A government-run healthcare system permits – nay, demands! – that we declare to the obese that their unsightly physiques are no longer a matter of personal choice, but are now a matter of legitimate public concern. The choices they are making – that is, their gluttony, sloth and all other manner of self-indulgence – are placing unwanted and unsustainable demands on us purer, svelter, fellow-citizens.

More importantly, ostracizing the obese sets an important precedent for our wise leaders to restrict, control and tax virtually any human behavior they can claim may lead to an increased risk of healthcare expenditures – which, really, encompasses virtually any human behavior you can think of. Furthermore, successfully dehumanizing the obese will establish that our society may, whenever it needs to, discriminate against the lower economic classes (since these classes are well known to indulge in becoming overweight). And finally, since obesity (despite our decision to blame it on personal failings) is largely determined by genetic predisposition, our success in dehumanizing the obese will give us a useful tool which we can later employ to withhold healthcare expenditures for other genetically-mediated medical conditions.

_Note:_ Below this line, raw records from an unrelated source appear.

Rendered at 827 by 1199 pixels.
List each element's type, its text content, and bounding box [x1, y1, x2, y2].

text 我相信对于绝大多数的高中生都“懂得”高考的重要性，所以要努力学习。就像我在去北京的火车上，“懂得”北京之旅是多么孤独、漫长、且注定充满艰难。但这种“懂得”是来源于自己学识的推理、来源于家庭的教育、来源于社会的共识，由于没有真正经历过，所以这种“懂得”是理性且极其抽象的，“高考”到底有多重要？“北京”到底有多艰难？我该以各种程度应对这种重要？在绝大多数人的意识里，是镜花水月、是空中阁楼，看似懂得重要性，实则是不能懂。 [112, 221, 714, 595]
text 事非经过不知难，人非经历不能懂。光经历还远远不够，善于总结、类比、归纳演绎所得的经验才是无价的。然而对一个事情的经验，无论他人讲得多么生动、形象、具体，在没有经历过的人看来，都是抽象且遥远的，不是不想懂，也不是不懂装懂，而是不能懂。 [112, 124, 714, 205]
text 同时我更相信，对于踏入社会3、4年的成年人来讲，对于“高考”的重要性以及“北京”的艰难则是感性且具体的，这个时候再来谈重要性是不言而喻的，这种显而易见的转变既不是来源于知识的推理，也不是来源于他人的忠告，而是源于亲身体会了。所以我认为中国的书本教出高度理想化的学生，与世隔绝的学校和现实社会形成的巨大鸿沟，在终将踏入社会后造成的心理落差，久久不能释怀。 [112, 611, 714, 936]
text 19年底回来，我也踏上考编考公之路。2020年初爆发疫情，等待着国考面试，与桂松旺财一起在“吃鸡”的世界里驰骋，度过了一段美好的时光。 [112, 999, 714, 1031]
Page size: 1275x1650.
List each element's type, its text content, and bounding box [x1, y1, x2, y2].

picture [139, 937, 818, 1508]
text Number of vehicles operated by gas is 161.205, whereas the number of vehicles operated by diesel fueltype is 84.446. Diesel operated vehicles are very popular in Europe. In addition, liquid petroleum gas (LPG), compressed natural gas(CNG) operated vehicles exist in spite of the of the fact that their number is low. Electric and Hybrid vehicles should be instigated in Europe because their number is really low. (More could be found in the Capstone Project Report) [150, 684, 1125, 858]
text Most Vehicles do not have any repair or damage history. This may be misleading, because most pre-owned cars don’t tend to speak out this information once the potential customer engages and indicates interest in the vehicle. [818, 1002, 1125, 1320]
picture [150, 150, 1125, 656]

It is clear that successfully demonizing the obese is a vital pillar of Obamacare.

Now perhaps, Dear Reader, you can see why the election of Christie in New Jersey was such a potential catastrophe. It is his obesity, rather than his Republicanism, that poses such a threat to healthcare reform and thus to the Obama administration.

It was the result of the New Jersey election a year ago, and not the results of the impending mid-term election (which will merely add an exclamation point to New Jersey’s declarative statement) that changed the landscape. Clearly, the anti-obesity movement, despite concentrated, coordinated and sustained efforts to make overweight Americans feel subhuman, has failed. The election of Christie – wherein the electorate of a Democratic state has raised up to prominence a fat guy, despite the damage that does to the long-term prospects of Obamacare – was the real blow.

For if We the People (even that part of “We” who are Democrats) refuse to follow the dictates of the Central Authority as it attempts to educate us on Right Thinking, then the passage of Obamacare cannot actually represent the culmination of Progressive history. It means that the final chapter has not yet been written, and real hope remains for those of us who do not buy into the Progressive program.

And this is true whatever the results of Tuesday’s election. Thank you, New Jersey.